Exercise: Could you reproduce the entries starting at the line containing "Suppose 0° means" and ending at the line containing "Answer: on the arched green door's own left", renaming "smiling woman" to "laughing woman" and changing nothing else? Leave the pictures out.

The records:
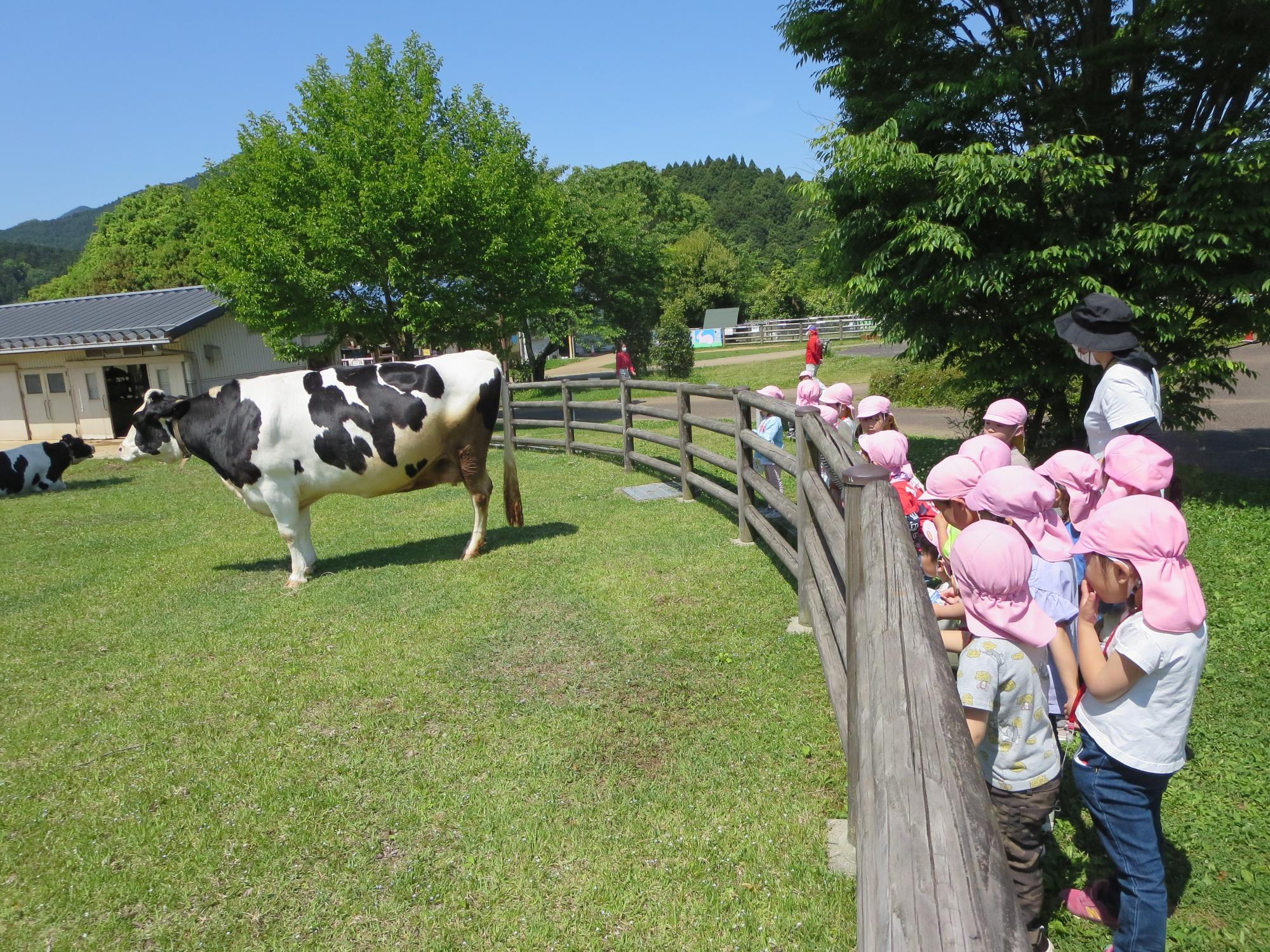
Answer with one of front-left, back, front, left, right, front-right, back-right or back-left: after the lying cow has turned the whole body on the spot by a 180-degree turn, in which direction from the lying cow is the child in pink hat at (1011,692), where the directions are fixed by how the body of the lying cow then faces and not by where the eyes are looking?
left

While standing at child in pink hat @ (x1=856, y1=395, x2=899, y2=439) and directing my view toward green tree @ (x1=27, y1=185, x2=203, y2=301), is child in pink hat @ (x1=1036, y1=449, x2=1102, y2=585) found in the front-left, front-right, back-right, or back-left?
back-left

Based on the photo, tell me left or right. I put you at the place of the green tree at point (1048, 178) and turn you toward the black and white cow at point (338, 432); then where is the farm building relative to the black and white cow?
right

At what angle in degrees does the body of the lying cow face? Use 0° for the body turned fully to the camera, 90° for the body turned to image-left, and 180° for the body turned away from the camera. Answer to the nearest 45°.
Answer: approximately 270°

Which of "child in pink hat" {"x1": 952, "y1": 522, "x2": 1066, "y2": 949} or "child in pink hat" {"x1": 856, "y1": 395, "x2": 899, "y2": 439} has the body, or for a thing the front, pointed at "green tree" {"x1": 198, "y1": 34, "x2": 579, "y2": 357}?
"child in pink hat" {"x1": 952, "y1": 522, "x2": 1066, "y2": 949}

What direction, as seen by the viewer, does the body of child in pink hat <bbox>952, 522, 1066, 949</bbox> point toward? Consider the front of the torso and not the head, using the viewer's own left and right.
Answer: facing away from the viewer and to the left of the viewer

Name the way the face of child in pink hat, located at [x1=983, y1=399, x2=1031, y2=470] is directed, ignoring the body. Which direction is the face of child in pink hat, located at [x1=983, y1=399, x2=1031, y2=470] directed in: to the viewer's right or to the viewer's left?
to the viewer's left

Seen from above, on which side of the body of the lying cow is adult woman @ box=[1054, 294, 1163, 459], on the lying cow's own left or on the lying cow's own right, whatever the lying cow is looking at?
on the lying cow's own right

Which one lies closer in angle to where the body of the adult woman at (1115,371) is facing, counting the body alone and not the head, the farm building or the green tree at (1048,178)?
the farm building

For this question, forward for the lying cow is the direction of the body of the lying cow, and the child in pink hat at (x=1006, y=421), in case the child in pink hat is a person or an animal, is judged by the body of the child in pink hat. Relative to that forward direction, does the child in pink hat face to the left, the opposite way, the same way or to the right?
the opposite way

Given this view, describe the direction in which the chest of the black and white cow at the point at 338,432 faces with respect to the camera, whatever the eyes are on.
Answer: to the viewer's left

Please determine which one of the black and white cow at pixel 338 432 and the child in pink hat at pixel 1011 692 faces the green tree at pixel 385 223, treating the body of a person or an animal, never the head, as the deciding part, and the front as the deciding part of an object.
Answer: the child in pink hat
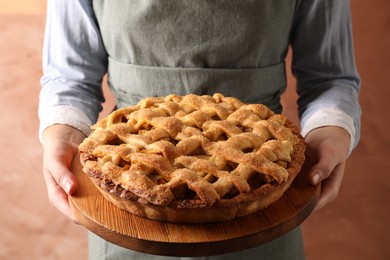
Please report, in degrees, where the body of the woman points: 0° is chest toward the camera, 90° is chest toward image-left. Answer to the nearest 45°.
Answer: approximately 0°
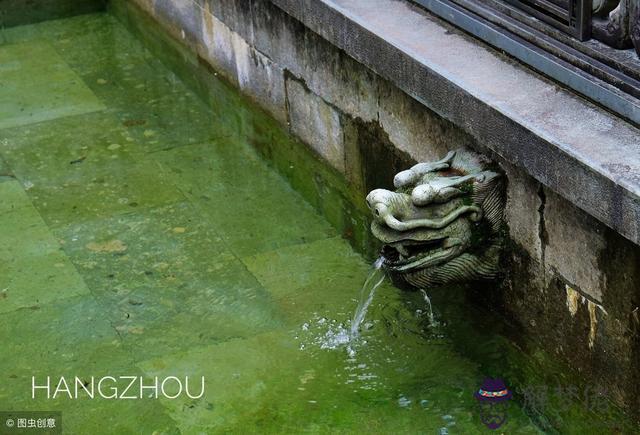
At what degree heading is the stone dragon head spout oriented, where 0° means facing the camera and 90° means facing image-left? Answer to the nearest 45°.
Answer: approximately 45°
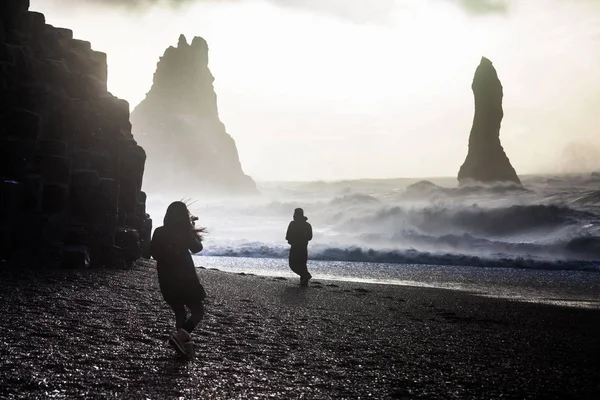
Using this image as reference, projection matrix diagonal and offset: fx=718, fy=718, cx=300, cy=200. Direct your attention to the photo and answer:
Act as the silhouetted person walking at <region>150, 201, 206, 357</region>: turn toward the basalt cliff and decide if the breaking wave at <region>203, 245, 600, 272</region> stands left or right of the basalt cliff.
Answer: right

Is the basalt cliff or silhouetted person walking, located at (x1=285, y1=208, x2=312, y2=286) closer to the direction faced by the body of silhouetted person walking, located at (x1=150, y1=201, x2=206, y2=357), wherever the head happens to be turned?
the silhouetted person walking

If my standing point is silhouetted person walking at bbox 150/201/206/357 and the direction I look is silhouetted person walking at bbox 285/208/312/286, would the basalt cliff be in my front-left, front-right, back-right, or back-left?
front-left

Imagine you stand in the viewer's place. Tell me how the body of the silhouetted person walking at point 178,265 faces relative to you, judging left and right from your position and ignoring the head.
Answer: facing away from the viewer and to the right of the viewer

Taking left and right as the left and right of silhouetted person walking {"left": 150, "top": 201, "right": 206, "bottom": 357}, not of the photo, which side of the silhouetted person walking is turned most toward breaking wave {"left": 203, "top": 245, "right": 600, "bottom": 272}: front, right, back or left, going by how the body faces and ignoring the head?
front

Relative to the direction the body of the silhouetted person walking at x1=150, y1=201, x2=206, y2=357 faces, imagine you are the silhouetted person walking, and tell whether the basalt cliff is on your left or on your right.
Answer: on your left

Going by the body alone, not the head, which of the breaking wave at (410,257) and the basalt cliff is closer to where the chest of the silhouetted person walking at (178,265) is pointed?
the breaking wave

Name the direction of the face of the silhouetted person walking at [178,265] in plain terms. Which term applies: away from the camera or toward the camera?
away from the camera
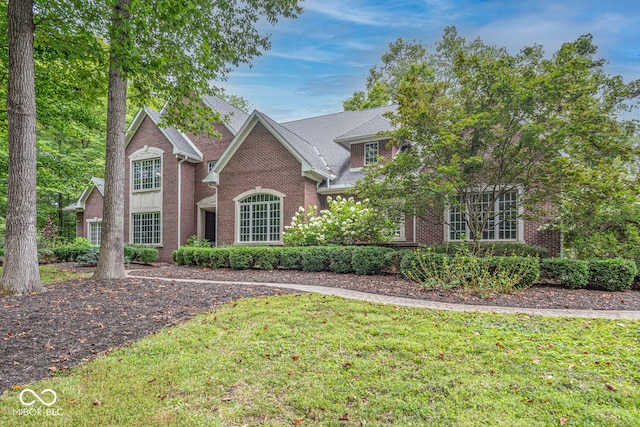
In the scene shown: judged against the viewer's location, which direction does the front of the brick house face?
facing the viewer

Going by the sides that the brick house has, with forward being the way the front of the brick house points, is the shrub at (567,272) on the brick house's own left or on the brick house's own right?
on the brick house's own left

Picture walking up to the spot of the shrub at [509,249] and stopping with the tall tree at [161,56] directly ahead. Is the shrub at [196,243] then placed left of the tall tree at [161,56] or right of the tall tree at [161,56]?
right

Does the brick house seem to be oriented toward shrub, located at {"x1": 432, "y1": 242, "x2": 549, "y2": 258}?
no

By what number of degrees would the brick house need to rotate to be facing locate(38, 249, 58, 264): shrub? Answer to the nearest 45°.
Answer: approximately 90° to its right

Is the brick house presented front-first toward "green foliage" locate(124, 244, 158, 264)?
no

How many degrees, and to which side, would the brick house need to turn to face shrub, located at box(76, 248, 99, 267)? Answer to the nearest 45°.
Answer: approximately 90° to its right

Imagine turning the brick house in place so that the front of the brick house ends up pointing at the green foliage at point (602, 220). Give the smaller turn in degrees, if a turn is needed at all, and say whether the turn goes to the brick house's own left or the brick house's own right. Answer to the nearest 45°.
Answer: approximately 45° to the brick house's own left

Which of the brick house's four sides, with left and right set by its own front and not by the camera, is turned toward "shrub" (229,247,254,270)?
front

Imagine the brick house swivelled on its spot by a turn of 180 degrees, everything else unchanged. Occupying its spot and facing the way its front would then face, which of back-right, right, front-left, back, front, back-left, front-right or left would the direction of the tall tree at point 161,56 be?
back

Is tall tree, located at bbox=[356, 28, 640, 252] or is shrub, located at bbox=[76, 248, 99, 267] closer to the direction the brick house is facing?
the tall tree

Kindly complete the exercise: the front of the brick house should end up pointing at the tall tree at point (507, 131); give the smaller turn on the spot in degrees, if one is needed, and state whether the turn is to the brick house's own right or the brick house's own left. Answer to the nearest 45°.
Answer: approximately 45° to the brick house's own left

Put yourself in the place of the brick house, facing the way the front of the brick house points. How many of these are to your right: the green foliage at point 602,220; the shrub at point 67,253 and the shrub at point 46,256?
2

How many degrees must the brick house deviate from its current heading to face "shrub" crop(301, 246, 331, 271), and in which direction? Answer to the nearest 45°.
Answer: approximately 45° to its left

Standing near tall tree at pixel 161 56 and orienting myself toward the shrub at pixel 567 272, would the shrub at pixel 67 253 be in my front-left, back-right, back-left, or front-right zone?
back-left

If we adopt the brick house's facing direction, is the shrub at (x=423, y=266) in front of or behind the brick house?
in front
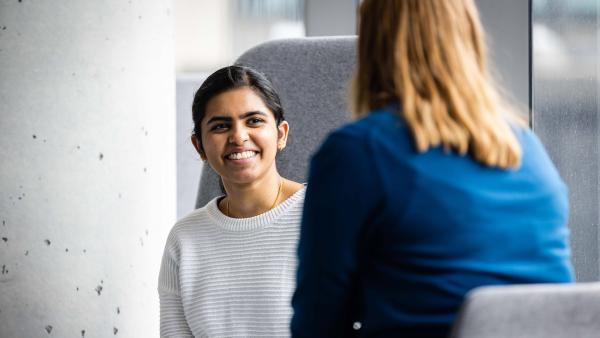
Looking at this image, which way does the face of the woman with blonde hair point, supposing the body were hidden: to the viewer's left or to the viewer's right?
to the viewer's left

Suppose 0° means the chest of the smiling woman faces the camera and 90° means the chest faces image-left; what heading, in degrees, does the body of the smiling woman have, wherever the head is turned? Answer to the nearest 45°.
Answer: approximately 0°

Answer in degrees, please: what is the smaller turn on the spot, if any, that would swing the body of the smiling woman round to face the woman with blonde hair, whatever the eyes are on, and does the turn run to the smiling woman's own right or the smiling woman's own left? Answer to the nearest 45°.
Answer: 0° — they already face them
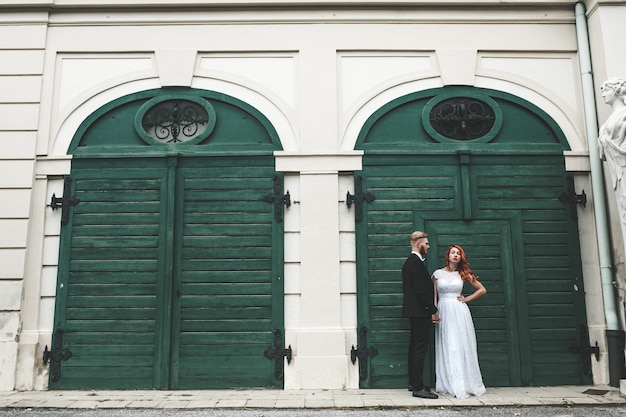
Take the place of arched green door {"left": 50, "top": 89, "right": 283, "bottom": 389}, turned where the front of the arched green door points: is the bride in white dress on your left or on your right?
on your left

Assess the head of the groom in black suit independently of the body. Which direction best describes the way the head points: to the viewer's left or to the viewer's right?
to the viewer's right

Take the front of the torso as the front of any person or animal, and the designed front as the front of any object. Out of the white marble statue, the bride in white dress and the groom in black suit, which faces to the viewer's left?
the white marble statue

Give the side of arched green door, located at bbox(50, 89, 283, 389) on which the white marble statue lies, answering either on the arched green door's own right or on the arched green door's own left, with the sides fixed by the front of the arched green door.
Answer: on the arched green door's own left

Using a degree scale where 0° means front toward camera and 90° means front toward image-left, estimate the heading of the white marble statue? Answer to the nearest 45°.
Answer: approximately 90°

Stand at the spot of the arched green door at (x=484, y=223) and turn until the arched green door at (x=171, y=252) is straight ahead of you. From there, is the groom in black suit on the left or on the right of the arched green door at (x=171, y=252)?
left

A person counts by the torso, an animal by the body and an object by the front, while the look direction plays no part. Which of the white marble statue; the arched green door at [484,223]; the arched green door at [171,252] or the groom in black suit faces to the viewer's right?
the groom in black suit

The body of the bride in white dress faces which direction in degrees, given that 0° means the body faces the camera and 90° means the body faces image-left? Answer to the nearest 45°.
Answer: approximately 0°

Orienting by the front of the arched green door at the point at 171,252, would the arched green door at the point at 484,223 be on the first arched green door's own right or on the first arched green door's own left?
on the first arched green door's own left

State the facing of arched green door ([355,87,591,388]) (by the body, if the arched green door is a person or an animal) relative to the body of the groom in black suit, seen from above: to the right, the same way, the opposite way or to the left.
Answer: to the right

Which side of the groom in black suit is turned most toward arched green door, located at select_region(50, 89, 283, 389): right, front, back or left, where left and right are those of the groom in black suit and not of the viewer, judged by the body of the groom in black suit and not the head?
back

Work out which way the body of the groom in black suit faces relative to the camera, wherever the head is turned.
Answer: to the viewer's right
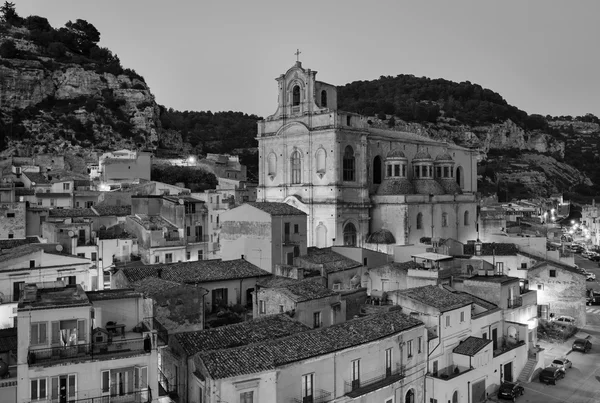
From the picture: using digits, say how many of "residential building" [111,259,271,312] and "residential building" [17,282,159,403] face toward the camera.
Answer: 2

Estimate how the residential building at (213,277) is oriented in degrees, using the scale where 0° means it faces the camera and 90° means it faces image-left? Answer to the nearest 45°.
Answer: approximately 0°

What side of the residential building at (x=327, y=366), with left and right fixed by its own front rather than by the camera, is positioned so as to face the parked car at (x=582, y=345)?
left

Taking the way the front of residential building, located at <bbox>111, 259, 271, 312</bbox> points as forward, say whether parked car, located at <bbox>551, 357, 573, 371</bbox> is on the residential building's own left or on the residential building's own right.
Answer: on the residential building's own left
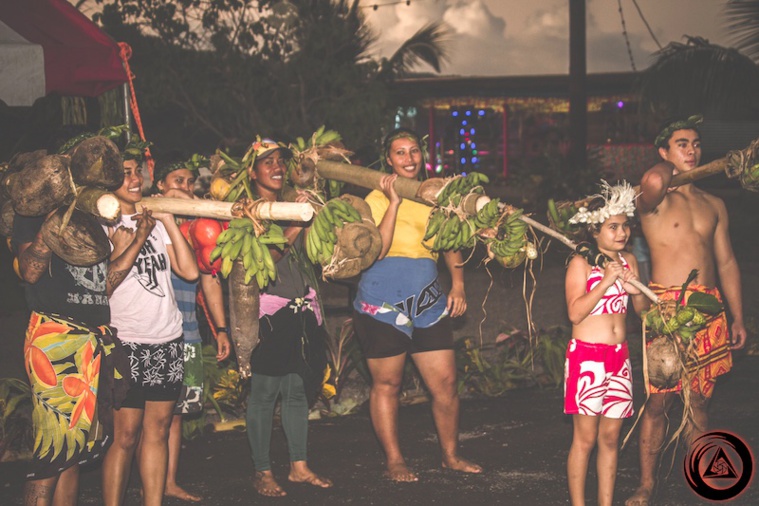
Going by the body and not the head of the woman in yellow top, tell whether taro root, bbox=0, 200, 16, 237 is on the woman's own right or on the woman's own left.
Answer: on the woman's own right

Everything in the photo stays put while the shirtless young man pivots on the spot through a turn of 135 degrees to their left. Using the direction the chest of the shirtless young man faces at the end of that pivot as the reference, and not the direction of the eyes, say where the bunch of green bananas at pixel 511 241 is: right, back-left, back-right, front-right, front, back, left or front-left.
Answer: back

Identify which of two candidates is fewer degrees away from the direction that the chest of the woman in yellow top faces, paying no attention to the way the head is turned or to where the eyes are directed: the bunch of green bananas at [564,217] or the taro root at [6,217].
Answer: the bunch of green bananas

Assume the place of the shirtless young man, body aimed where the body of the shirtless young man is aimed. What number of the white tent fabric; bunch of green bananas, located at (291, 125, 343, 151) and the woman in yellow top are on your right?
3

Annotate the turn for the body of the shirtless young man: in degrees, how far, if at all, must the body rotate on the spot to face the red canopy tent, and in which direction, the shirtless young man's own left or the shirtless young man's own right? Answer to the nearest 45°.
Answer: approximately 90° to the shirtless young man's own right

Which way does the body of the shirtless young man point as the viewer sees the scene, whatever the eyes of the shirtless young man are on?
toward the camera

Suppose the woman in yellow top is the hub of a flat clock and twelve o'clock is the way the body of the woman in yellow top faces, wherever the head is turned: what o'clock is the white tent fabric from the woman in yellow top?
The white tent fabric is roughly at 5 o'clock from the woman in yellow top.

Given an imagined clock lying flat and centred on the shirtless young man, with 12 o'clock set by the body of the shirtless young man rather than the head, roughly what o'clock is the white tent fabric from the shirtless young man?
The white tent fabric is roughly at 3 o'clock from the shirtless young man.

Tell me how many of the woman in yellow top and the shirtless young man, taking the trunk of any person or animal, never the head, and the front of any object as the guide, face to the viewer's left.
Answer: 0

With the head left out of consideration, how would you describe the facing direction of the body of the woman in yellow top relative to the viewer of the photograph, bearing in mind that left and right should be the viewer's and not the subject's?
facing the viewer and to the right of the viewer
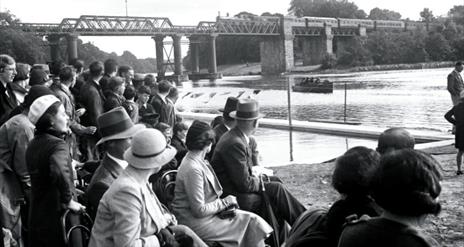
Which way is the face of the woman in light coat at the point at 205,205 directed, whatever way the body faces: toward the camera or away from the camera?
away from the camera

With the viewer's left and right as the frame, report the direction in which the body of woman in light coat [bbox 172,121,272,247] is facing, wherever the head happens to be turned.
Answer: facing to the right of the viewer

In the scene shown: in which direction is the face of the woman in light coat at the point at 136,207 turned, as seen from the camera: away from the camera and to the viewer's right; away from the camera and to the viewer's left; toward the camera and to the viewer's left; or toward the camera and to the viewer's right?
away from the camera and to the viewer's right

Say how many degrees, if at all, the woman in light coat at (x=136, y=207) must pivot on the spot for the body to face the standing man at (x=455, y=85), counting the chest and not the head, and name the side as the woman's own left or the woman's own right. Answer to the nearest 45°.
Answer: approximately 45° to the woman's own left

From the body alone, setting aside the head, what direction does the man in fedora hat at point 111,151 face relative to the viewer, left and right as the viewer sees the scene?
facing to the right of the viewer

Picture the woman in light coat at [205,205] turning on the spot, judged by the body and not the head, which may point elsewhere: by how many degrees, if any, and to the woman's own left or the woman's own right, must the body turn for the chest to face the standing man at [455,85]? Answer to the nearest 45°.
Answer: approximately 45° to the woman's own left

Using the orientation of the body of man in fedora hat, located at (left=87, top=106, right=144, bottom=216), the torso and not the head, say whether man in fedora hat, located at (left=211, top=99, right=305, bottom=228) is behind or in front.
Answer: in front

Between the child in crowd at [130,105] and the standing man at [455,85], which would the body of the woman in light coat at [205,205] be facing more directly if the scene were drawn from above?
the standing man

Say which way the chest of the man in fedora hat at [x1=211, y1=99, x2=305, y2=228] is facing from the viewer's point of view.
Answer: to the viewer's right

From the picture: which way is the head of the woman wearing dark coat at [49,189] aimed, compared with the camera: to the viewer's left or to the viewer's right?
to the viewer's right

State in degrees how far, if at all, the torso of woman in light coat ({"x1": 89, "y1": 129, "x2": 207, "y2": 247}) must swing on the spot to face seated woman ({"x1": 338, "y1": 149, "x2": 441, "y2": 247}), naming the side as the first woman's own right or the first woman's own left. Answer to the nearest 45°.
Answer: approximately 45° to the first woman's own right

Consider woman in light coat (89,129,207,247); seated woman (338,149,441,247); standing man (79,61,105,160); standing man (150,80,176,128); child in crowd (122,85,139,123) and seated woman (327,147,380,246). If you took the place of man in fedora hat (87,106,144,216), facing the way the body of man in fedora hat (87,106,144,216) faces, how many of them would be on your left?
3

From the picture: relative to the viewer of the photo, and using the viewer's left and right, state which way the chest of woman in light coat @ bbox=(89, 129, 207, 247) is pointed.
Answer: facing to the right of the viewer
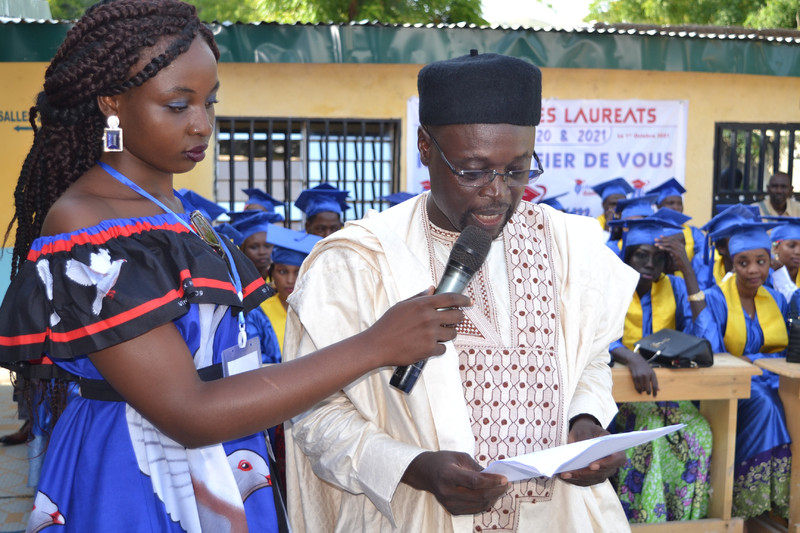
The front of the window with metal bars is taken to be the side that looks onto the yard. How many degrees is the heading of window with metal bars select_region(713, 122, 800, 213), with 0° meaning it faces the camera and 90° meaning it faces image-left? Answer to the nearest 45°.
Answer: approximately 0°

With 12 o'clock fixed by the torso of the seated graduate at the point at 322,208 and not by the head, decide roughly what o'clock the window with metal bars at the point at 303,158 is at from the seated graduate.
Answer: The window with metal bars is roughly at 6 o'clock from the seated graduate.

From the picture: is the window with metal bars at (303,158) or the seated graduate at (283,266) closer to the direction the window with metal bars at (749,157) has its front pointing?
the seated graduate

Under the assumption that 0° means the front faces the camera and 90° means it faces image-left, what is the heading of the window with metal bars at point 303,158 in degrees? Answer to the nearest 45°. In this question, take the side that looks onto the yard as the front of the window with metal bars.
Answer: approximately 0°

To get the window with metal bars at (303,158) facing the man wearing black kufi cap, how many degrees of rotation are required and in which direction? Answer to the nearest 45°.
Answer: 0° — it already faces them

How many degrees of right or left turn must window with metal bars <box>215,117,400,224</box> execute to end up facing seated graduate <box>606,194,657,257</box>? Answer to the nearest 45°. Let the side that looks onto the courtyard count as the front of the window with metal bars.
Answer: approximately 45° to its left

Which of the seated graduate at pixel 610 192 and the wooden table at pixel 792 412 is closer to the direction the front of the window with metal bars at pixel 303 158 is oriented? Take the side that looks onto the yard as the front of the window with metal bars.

Exercise result:
Suppose 0° means the chest of the laughing woman faces the camera and 90° means the chest faces image-left; what heading, in degrees, does the body of the laughing woman have, wherever the head is turned? Answer to the nearest 45°.
Answer: approximately 0°

Answer in degrees, please: what is the smaller turn on the spot, if any, that would swing the body of the laughing woman round to face the woman with blonde hair, whatever the eyes are on, and does the turn run to the laughing woman's own right or the laughing woman's own left? Answer to the nearest 45°.
Answer: 0° — they already face them
Take the place of arched green door {"left": 50, "top": 89, "right": 283, "bottom": 389}, turned where the front of the arched green door points: is the bride in white dress on your left or on your right?
on your left

Assess the head of the groom in black suit independently of the body. Which direction best describes the way the head points: to the viewer's left or to the viewer's right?
to the viewer's right

Take the front of the torso as the front of any person or animal, and the designed front as the front of any object. Out of the white marble statue, the bride in white dress and the groom in black suit, which faces to the viewer's left?
the white marble statue

Give the side of arched green door, located at bbox(50, 89, 283, 389) on which the white marble statue lies, answering either on the arched green door's own right or on the arched green door's own left, with the sides fixed by the front of the arched green door.
Answer: on the arched green door's own left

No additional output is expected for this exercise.